Lei vive lentamente?
«Come tutti, sono preso dalla frenesia e schiacciato dalle incombenze, in un giorno immagazzino così tante impressioni e così tanti pensieri che mi do il tempo dopo di scriverne con molta moltissima calma. Noi conserviamo tutto, devi solo imparare in quale angolino sono nascoste quelle sensazioni. Mi capita di riprendere spunti di canzoni anche di dieci anni prima: d’improvviso risaltano fuori e capisci che è il momento di dar loro una forma. Come il mio viaggio a Berlino del 1981: l’ho raccontato trent’anni dopo».
A proposito di rallentare, anche l’osservazione delle illustrazioni animali di Stefano Schiaparelli, zoologo dell’Università di Genova, che corredano il libro costringe il lettore a soffermarsi più tempo sulla pagina.
«Un bell’incontro imprevisto con Stefano. Ci siamo trovati a chiacchierare del punteruolo della palma. E ho visto i suoi acquerelli quasi ottocenteschi, da vero scienziato naturalista, dallo stile quasi infantile ma anche molto dettagliato, che mostrano un’enorme capacità di mettere su carta una visione. Sono anche utili: non tutti conoscono l’Anodonta mutabilis o il Torymus».
Alla fine, il suo verdetto è chiaro e porta alla «sensazione della nostra inferiorità: di energie, di prospettive. Di tempo a disposizione. A fronte della miopia che ci distingue, l’esuberanza e l’indifferenza delle forze naturali segnalano un gradino evolutivo più compiuto del nostro. Siamo diventati noi, gli alloctoni?

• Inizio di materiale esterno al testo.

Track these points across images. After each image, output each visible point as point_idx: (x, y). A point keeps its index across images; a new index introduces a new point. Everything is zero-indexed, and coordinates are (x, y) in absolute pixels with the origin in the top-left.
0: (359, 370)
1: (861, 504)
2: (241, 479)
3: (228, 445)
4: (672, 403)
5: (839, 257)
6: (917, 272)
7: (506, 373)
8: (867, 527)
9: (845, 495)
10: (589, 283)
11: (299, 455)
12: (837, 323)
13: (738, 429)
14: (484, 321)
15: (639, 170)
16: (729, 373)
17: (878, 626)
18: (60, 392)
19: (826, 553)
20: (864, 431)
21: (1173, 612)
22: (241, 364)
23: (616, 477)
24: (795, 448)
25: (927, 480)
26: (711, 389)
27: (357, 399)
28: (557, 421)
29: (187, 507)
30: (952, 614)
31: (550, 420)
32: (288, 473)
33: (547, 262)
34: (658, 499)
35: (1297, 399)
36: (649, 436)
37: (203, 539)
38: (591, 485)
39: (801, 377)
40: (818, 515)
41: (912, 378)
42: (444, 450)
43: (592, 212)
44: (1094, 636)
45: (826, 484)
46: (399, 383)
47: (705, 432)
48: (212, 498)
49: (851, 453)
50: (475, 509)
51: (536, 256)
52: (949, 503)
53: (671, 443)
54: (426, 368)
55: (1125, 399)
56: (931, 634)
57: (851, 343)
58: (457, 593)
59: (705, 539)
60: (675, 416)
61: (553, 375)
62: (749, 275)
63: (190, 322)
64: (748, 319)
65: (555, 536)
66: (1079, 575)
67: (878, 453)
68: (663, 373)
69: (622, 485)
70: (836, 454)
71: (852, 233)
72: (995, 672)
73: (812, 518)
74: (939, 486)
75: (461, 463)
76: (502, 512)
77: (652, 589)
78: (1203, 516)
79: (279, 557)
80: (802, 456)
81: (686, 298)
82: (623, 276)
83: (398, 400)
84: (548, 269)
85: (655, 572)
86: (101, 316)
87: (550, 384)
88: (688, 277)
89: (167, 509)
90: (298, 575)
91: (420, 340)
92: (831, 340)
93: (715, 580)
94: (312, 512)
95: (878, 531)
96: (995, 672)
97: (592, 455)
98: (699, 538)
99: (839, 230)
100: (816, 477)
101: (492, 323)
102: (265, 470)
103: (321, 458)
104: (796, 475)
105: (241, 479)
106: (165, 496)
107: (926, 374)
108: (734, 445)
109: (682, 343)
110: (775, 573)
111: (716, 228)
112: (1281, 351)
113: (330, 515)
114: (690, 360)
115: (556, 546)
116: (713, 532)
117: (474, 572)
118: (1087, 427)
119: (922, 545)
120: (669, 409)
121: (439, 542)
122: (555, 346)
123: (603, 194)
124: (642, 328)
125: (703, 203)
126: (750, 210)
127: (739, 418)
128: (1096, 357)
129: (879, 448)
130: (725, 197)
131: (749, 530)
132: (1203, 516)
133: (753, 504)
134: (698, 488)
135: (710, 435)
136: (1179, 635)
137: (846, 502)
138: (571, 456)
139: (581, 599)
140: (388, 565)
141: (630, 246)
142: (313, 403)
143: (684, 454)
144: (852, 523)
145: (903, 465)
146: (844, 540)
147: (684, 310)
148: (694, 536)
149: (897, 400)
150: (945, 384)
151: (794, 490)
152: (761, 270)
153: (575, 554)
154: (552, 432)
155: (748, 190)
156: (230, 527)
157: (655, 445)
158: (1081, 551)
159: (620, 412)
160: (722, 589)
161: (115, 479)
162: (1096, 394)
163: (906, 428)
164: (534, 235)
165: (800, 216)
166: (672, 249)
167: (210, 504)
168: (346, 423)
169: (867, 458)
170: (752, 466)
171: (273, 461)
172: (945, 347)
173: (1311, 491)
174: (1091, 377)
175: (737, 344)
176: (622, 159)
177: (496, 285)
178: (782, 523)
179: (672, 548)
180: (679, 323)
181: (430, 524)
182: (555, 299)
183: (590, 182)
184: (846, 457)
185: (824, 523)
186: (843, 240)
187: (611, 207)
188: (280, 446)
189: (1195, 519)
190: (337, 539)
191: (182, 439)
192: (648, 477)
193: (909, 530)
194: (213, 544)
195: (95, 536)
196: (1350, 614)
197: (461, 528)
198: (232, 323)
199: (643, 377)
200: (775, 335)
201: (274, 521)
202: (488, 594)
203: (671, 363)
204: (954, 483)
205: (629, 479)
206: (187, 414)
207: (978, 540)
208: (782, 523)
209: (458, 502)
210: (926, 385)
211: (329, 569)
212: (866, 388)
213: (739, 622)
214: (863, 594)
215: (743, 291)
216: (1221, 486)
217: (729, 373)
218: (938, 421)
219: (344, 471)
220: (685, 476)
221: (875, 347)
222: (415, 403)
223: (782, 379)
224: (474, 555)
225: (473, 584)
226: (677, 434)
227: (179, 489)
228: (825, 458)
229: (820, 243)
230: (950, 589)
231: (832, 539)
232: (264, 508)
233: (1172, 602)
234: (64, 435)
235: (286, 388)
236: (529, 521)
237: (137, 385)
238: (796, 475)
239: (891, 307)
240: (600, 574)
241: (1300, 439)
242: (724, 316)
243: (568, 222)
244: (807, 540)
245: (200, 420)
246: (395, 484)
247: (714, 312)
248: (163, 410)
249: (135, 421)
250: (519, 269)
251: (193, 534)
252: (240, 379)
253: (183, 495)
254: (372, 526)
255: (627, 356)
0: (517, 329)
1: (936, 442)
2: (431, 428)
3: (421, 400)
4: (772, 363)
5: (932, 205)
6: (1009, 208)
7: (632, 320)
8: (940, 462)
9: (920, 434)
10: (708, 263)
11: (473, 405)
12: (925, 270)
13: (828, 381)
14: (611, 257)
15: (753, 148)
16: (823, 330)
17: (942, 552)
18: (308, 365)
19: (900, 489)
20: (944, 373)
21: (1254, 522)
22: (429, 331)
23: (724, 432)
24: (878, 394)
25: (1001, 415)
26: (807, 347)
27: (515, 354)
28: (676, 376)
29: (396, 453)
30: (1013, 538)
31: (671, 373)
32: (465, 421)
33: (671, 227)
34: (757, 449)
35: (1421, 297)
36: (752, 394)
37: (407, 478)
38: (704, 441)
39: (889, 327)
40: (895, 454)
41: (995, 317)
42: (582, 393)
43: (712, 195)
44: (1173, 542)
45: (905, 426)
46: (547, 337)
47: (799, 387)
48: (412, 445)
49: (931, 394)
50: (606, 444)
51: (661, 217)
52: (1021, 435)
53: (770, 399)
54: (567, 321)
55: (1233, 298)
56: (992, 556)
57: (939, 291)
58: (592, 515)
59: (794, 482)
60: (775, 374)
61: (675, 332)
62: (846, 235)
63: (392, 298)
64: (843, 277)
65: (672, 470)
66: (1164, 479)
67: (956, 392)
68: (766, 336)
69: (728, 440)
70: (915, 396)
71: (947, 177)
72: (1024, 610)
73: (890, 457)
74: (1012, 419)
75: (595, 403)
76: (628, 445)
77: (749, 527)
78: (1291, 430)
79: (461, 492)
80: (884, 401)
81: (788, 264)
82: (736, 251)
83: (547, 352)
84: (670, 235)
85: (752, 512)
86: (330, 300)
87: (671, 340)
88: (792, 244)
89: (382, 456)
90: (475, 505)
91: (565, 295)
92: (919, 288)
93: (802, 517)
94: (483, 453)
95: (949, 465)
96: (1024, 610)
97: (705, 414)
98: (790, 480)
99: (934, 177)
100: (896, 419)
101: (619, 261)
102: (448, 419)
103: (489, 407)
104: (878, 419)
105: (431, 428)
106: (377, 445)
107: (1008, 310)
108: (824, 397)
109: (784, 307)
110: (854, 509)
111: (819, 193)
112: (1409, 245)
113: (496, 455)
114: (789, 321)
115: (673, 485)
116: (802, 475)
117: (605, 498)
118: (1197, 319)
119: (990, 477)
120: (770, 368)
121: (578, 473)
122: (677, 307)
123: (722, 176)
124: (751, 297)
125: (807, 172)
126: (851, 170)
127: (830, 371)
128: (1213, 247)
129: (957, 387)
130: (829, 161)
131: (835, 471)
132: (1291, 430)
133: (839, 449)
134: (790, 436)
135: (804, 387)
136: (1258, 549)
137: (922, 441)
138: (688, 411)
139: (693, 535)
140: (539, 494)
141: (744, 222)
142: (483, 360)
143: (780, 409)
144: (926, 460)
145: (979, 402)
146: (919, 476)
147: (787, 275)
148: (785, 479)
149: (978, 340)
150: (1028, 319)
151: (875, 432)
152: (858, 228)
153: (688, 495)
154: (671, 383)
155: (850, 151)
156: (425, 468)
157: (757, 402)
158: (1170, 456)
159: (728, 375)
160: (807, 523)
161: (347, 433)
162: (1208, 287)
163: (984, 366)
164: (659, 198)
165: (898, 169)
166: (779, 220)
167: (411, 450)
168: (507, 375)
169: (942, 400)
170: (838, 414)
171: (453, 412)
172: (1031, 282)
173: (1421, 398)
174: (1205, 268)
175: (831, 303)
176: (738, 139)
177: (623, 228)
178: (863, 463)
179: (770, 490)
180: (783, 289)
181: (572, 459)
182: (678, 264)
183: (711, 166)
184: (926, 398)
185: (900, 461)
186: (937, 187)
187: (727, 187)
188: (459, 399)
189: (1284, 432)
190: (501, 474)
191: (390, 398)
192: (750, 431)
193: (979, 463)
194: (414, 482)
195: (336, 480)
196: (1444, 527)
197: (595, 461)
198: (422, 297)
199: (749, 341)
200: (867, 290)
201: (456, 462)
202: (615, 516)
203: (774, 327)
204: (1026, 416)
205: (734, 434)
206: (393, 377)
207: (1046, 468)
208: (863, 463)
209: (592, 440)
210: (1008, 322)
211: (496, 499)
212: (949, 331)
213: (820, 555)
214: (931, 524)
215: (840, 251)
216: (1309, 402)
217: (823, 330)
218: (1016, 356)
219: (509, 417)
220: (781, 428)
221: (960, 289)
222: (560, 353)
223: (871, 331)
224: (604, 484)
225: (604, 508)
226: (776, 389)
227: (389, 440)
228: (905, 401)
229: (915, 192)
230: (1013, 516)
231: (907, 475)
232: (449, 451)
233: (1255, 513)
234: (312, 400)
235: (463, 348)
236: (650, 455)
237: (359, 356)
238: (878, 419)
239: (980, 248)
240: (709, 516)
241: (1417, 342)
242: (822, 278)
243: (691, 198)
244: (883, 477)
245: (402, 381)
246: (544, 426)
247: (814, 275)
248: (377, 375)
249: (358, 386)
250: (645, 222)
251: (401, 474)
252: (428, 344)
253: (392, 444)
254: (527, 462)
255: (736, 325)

«Il verdetto è impietoso. In fin dei conti, il mio è un libro con morale».
Qual è questa morale?
«La morale l’ho incontrata per caso un giorno in una pianura allagata in provincia di Reggio Emilia. Col mio cannocchiale in mano, ero l’intruso in mezzo a una moltitudine impressionante di uccelli diversi che non si curano affatto di te e che non avrei mai pensato di vedere in quei luoghi. Ti chiedi: dove stanno durante il giorno? E io che ci faccio qui? Ti senti inopportuno. Sovrastato. Dopo quella visione, sali in auto e pensi che gli altri non hanno mai visto un simile scenario e, se anche fosse, non se ne curerebbero affatto».
E allora?
Allora, ti vien da pensare all’estinzione, un cambio di rotta improvviso in questa attitudine umana essendo improbabile, e provi un senso di pace perché, amando così completamente il nostro pianeta, non credi che la nostra scomparsa possa essere un danno. Per moltissime creature non lo sarà».